しかしだ……お前の胸に刃は届いたんだよ」
「だからっ、私はまだ立っていると言ってる!」
成り行きを見守る桔梗の目を一瞥してから、彼は盛大なため息を零した。
桔梗が今の戦いの意味を間違えていないと読み取って。
「……果実の皮を剥く小刀を振るえば人は殺せるってことだ。例え子供であろうと、人一人を殺すのに殺意も何も必要ない」
「そんなこと当たり前だろう!? わけのわからん話を持ち出してくるな!」
「いや? それと同じなんだが」
「何が同じだ! あいつが振るっていたのは殺せない武器で、こうして私が殺されていないのだから戦いは終わっていない!」
「だからお前の基準なら、な。でも部隊長や俺達の基準は違う」
漸く立ち上がった彼は、部隊長が取りこぼした槍を拾って焔耶の間合いギリギリで立ち止まった。
ギシリ、と歯軋りを一つした焔耶は彼を睨みつけた。
練兵用の槍を撫でる彼は、叩きつけられる殺気にも動じることなく悪辣な笑みを彼女に向けた。
「練兵ってのは戦場を想定して行うもんだろ? だから部隊長はお前を殺さないように戦ってたわけじゃないんだ。お前以外の全員にとって、“此処”は戦場だったんだよ。
こいつは命を賭けていた。
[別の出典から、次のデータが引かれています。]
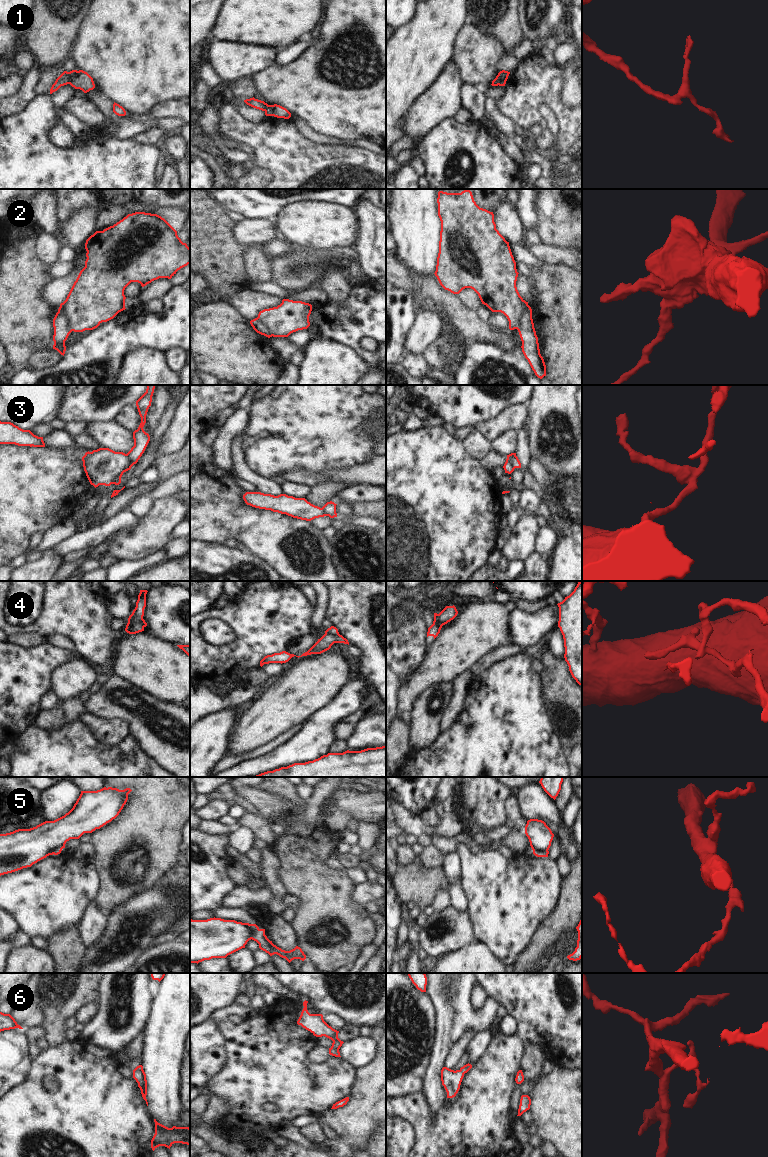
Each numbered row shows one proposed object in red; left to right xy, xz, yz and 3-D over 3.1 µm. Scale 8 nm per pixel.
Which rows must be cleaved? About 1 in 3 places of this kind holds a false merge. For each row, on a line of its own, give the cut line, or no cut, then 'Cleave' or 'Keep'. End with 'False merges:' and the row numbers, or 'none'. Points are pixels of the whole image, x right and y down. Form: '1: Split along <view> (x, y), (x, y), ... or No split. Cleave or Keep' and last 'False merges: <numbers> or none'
1: Split along xy (68, 72), (69, 83). Cleave
2: Split along xy (60, 305), (64, 310), (71, 331). Cleave
3: Split along xy (126, 454), (130, 465), (125, 466), (110, 483). Cleave
4: Split along xz (325, 632), (338, 634). Cleave
5: Split along xz (252, 924), (250, 928), (251, 938). Cleave
6: No split. Keep
False merges: 1, 2, 3, 4, 5.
殺してもいいって言ったのはその為で、分かった上で認めたんだ。
部隊長は確かに、お前を殺すつもりで動き、戦い、足掻き……お前の心の臓腑を穿ち抜いた。それが俺達の下した結論で、さっきまでの戦いの結果ってこった」
戯言だ、と焔耶は鋭く彼を睨みつける。しかし彼は、そんな彼女の視線を受け流して違う人物に視線を向けた。
「なぁ、厳顔? 魏延の師であるお前に尋ねよう。
練兵ってもんは戦場で戦う為にあるもんだろう? コロシアイの無い優しい優しいじゃれあいに過ぎないもんとは違う、そうだろ?」
黒瞳が穿つ。
緩い笑みを浮かべながらも、戦人としての桔梗の心を見抜き、返答を違えることは許さないと言わんばかりに。
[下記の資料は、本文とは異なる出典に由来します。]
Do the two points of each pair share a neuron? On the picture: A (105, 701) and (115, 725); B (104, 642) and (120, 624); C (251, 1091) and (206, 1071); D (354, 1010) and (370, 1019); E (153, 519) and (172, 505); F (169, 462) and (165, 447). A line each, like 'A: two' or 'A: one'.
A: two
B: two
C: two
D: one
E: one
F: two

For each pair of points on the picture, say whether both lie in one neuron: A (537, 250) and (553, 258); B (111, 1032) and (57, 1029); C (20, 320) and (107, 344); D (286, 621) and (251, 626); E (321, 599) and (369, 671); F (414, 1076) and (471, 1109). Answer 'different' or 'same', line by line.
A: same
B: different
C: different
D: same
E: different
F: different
始まる前、彼は試合と言った。しかし殺すことを是とした焔耶達が、彼の理論を打ち崩すことは出来るわけがない。
命を賭けた誇り高き兵士の心を穢すなど、武人としても戦人としても、“厳顔という一人の将”としても、看過することなど出来なかった。
苦く、彼女はため息を吐き出す。
将としての真理を突き付けられては、逃げられないと悟った為に。
「……練兵で出来んことは戦場では出来ん。お主の言う通り、練兵とは戦場を想定してしか行うモノ。儂らが行った試合はそういうもんじゃろ」
「な……き、桔梗様っ」
「黙っとれひよっこ」
ギラリと睨む視線は厳しく、焔耶の腰を引けさせる。